Discussions revealed various challenges in reforming the existing curricula that often are reduced to simply teaching the national storyline, offer little space for discussion in classrooms, but instead still rely on an approach of memorising data. This is not necessarily only rooted in nationalistic political agendas, but also in the fear of politicians to step into the very sensitive topic of history teaching that bears a lot of pitfalls for publicly discrediting yourself, but little opportunity for distinguishing yourself positively. Public opinion, however, is heavily influenced by the media which consequently can play a decisive constructive or destructive role in the reform process.
The conference was a logical step following up on the achievements of the Joint History Project, an initiative that aims at ongoing, informed, significant and realistic change in historical research and education in Southeast Europe.
The JHP has offered to the region an innovative joint approach of comparative and multi-perspective history teaching with four workbooks, which are a compilation of original historical sources around four topics prominent in all South East European Curricula. The materials were created by a diverse team of experts, teachers and scholars from across the region: a writing team of 20 people (a general editor, 5 Workbook editors and 14 contributors) and an evaluation team of 40 teachers. To date, the Workbooks have been produced in 8 languages and almost 1000 teachers were trained in 35 workshops in the whole of Southeast Europe.
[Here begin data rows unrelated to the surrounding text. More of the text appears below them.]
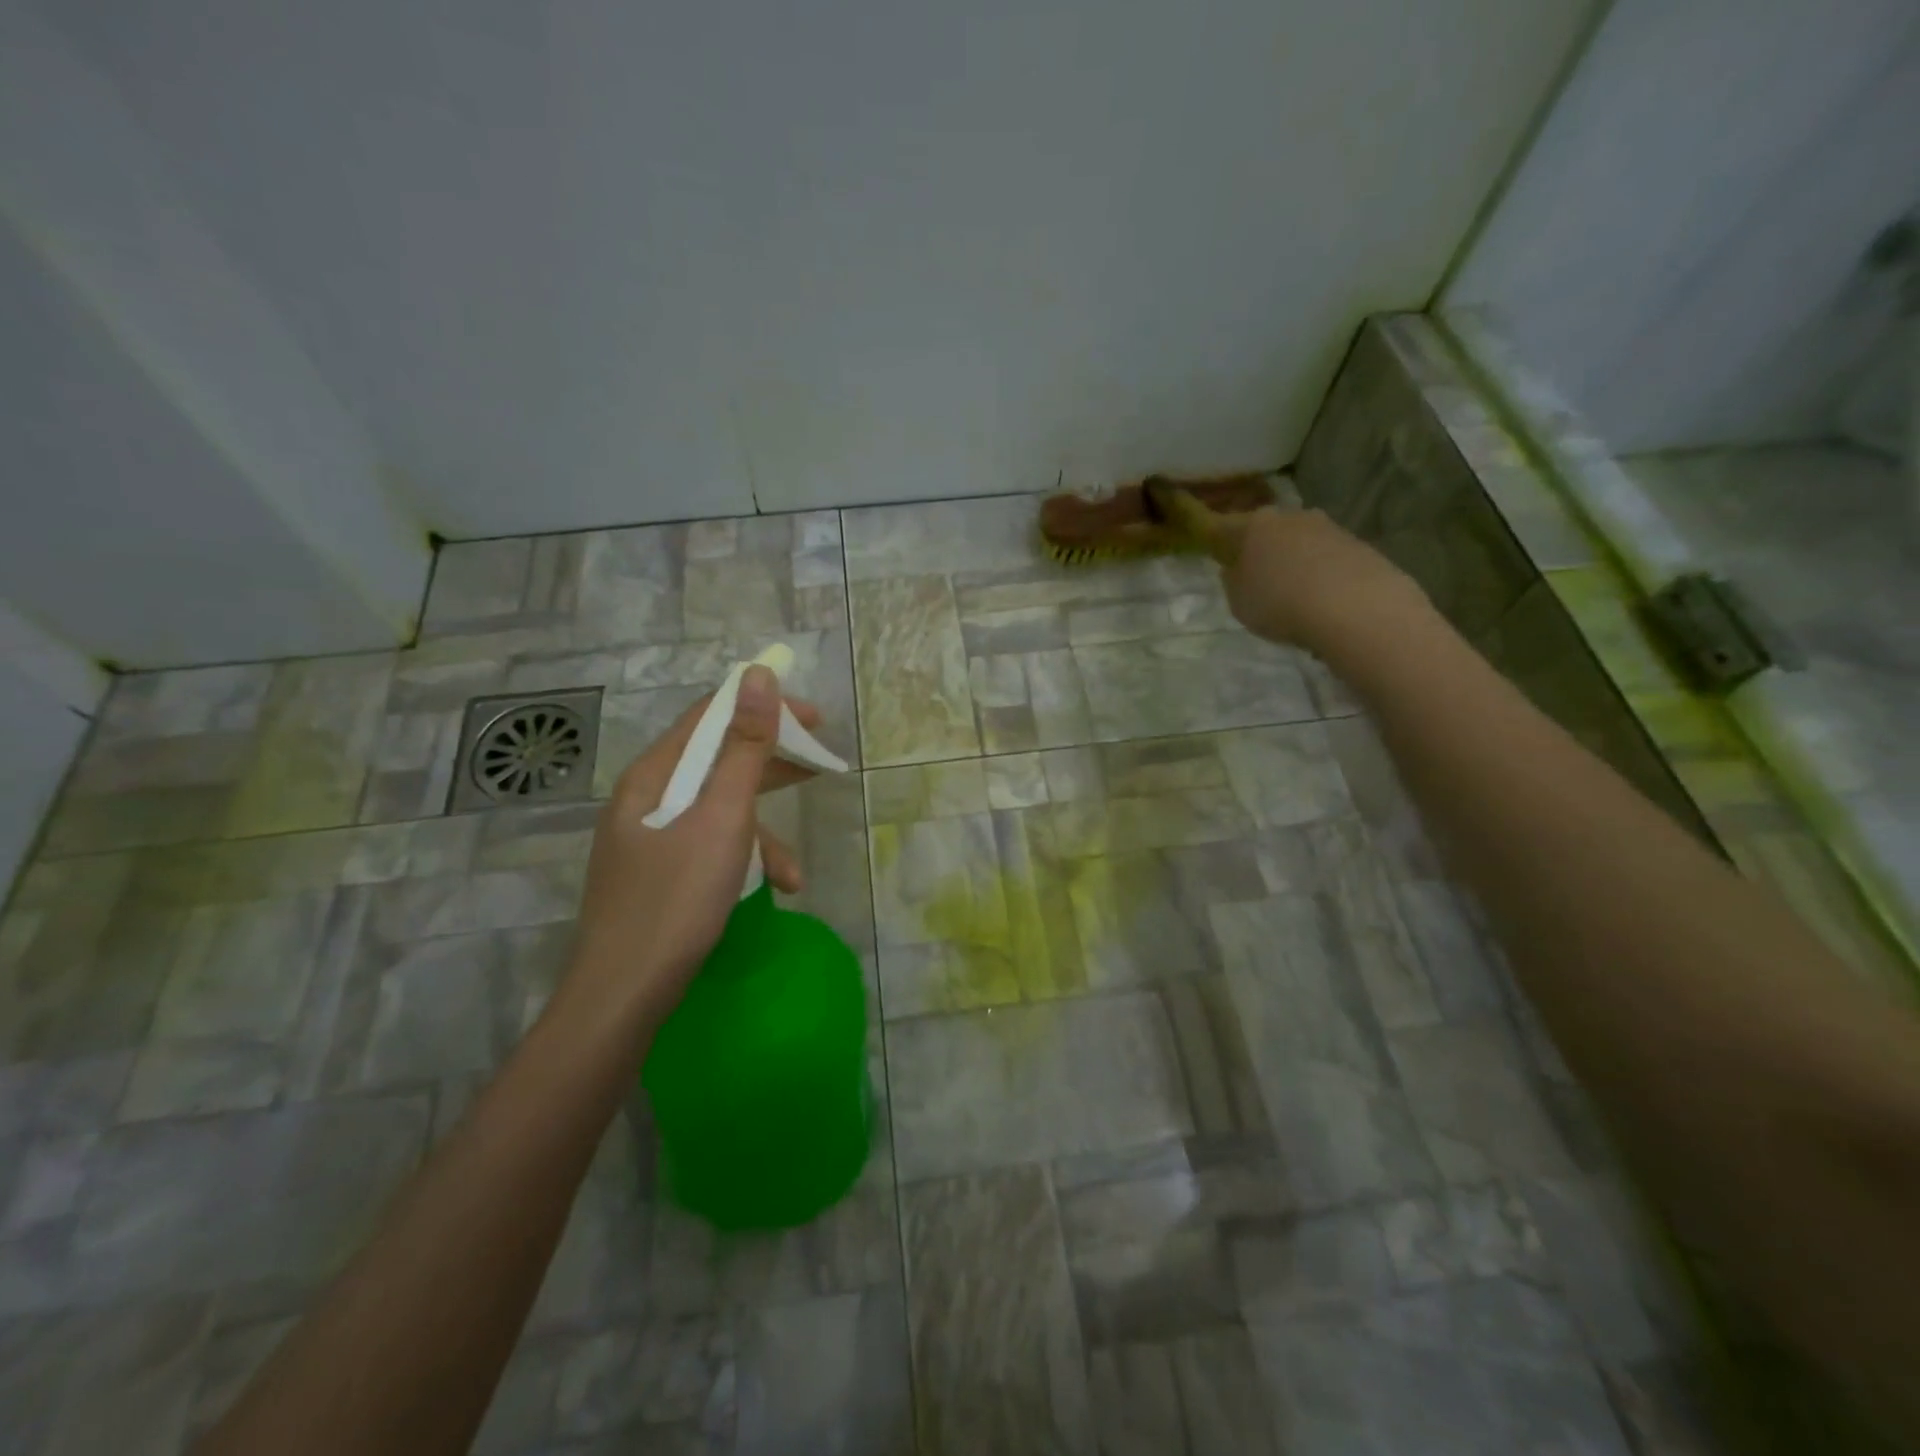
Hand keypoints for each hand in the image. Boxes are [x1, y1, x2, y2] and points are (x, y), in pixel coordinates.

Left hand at [565, 665, 819, 1018]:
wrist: (623, 996)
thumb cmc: (676, 900)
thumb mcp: (722, 819)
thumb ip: (744, 748)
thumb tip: (758, 676)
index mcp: (653, 776)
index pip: (709, 717)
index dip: (763, 708)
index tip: (814, 718)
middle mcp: (646, 799)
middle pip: (716, 761)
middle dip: (770, 765)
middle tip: (819, 764)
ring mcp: (649, 840)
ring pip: (718, 812)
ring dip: (763, 832)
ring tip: (793, 871)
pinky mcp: (658, 874)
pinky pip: (709, 847)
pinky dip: (742, 861)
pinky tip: (768, 892)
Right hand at [1174, 501, 1429, 654]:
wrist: (1354, 607)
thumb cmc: (1280, 603)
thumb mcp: (1238, 602)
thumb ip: (1233, 582)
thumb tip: (1235, 569)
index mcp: (1253, 525)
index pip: (1224, 527)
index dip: (1216, 540)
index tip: (1213, 552)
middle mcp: (1290, 517)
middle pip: (1267, 530)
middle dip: (1261, 548)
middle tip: (1256, 576)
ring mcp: (1328, 527)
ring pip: (1300, 541)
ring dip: (1294, 559)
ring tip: (1294, 591)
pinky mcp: (1357, 544)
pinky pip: (1327, 557)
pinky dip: (1320, 571)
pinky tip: (1322, 597)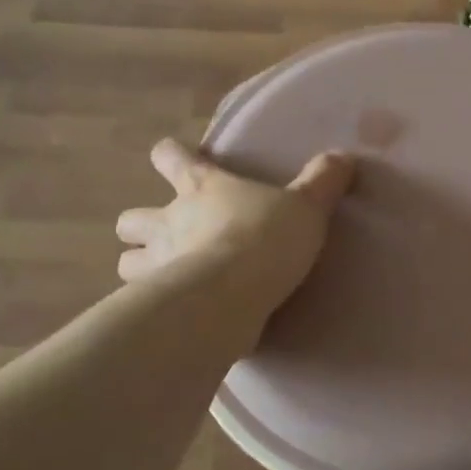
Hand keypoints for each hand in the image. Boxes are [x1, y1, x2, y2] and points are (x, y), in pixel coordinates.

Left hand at [115, 139, 353, 315]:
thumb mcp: (306, 207)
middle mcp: (169, 221)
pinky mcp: (157, 304)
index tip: (176, 160)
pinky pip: (144, 304)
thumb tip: (344, 157)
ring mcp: (156, 264)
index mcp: (201, 187)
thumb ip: (322, 182)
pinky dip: (154, 306)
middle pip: (132, 218)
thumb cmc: (265, 238)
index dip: (171, 156)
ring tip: (164, 277)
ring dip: (141, 267)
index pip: (170, 157)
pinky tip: (176, 313)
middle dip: (142, 226)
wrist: (233, 295)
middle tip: (166, 236)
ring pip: (126, 262)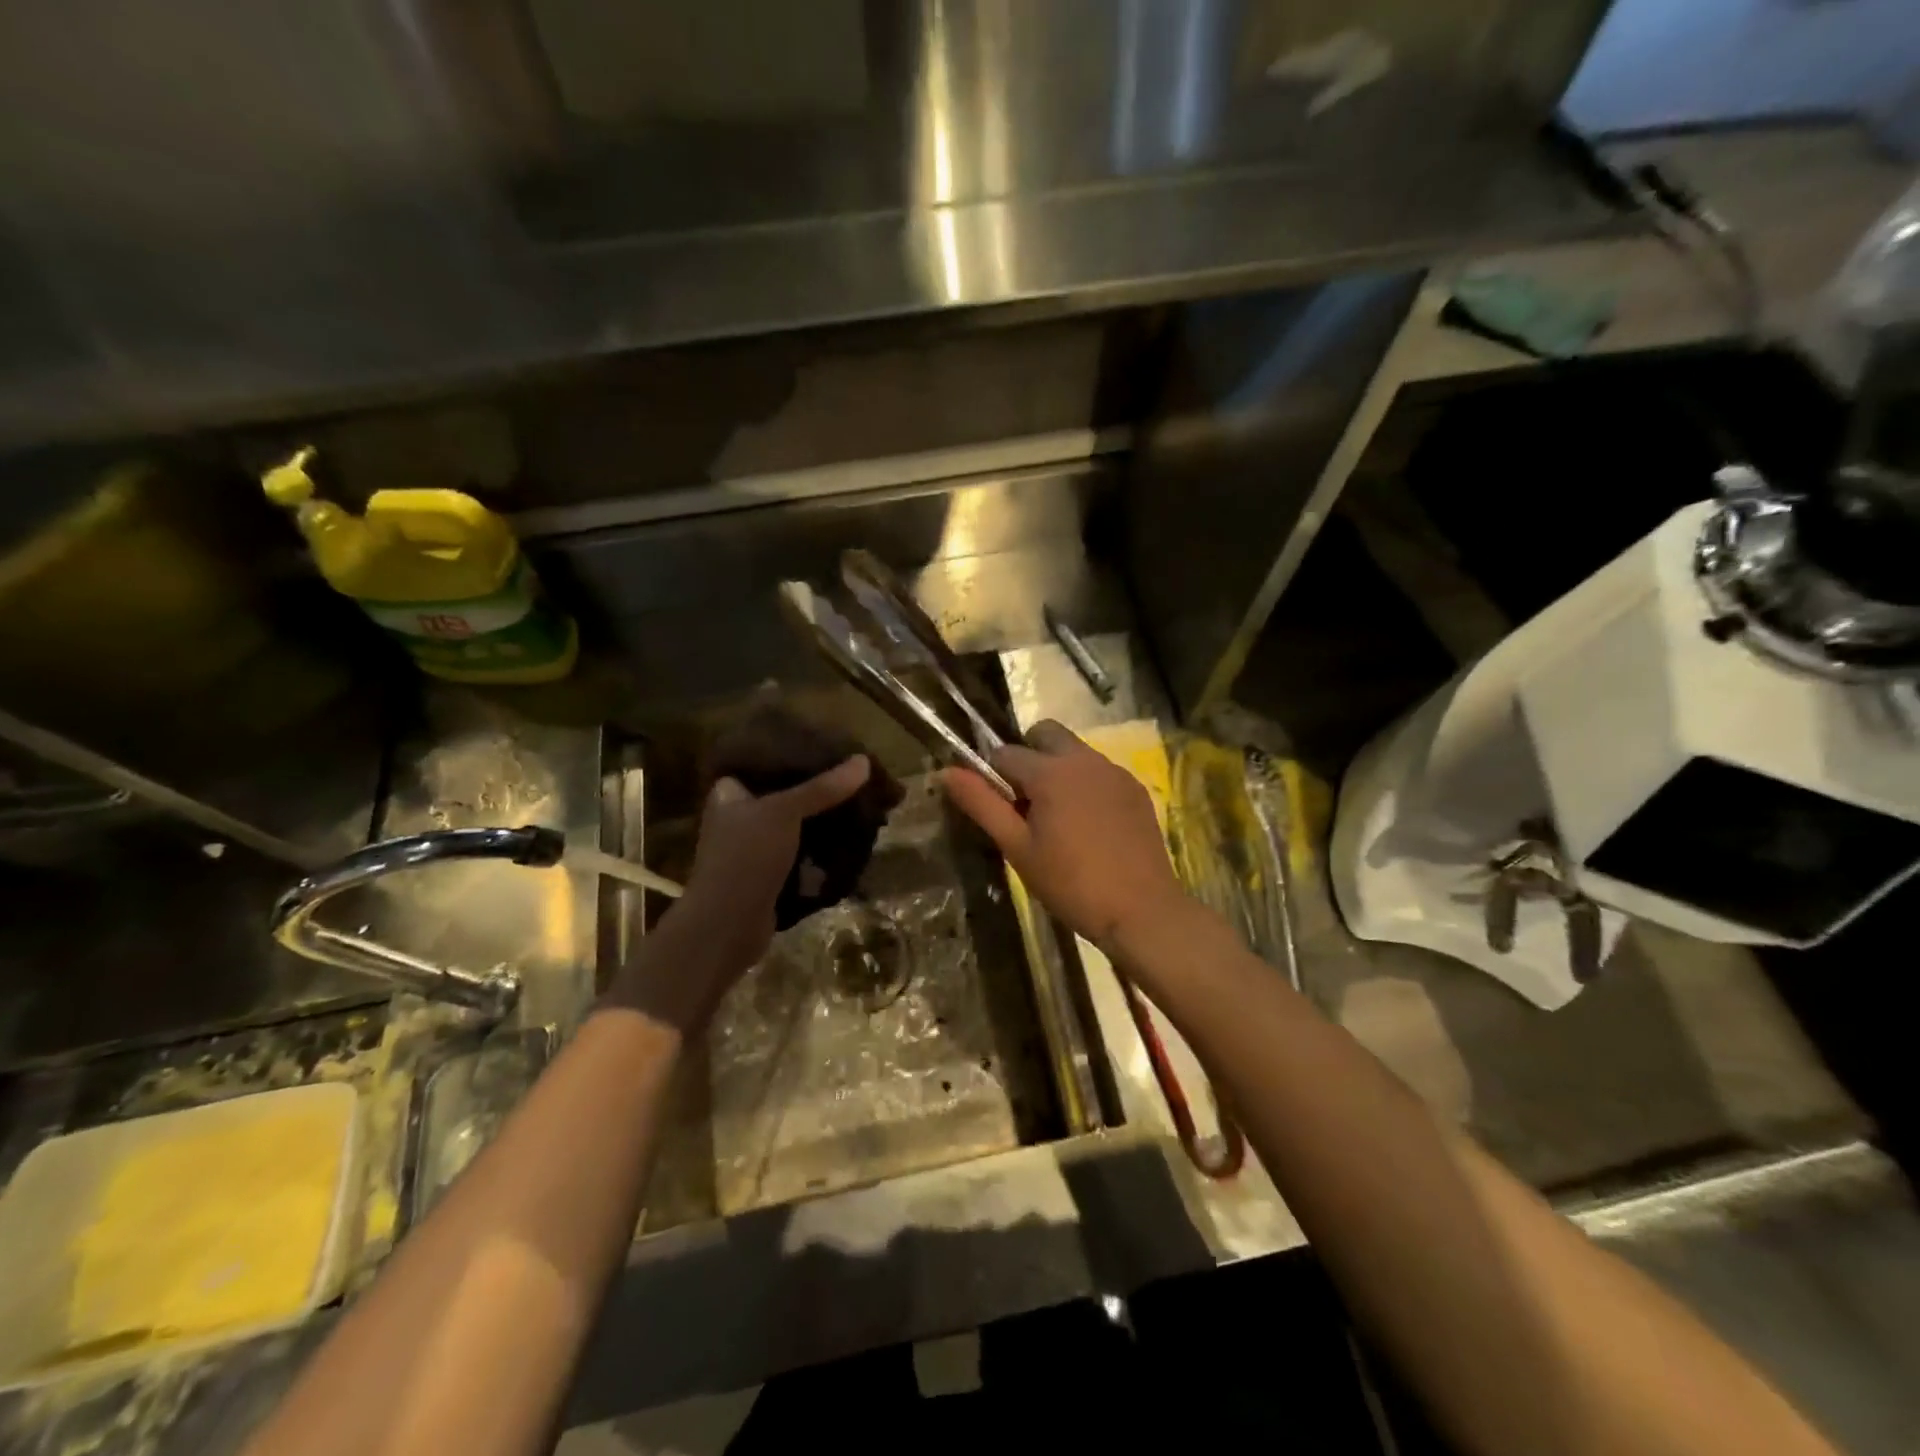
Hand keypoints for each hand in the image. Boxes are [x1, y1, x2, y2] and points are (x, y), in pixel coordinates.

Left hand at [607, 756, 870, 1027]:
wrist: (727, 925)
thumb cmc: (746, 857)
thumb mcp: (784, 812)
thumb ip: (822, 787)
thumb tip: (864, 761)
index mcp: (729, 793)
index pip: (764, 762)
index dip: (794, 754)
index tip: (829, 751)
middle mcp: (738, 817)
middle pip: (784, 794)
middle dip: (817, 791)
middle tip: (853, 780)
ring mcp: (753, 848)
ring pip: (795, 825)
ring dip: (822, 821)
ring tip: (858, 806)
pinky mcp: (768, 875)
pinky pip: (800, 853)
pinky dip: (820, 849)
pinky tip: (848, 840)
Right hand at [941, 720, 1183, 950]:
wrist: (1142, 911)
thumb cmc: (1071, 884)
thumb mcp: (1017, 848)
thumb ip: (982, 804)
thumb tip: (946, 771)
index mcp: (1050, 772)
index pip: (1005, 753)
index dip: (994, 776)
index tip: (999, 808)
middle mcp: (1084, 759)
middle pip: (1045, 734)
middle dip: (1028, 755)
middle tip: (1026, 803)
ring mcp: (1115, 772)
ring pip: (1075, 751)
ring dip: (1058, 769)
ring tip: (1059, 819)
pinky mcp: (1135, 789)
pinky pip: (1100, 771)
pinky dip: (1086, 784)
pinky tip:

This unique education tool was acknowledged in the European Parliament as a valuable contribution to stability in the region and has, according to our assessment, far more capacities, one of them being, fostering the European Integration Process.
The European Integration, process, indeed, is one of the most ambitious tasks on the European agenda, with multifaceted dimensions ranging from the creation of a possible European Identity to defining borders in which the European Union can function. In this aspect it is a central task and our duty to encourage policy makers on a regional level to discuss education concepts that foster acceptance for cultural diversity and tolerance within their societies. Especially in times of crisis which are feeding nationalistic sentiments it is academia and courageous citizens that can defend the societal achievements that stood at the very beginning of the vision to a united Europe.
The conference revealed that while reforms are ongoing in all of the countries, there is much more to be done if we want to catch up with European standards and requirements for modern skills. Memorising knowledge is an outdated methodology, which needs to be replaced by didactics that foster the ability for critical thinking and for multidisciplinary and multi-perspective analysis, while at the same time encourage our students to develop social skills that have the capacity to build bridges and open opportunities.
Given the central geographical position of Thessaloniki, the city is more committed than any other city within the European Union, to the development of the Balkans. It is a place that shares so much history and for the region to truly prosper, the future should be a shared one as well.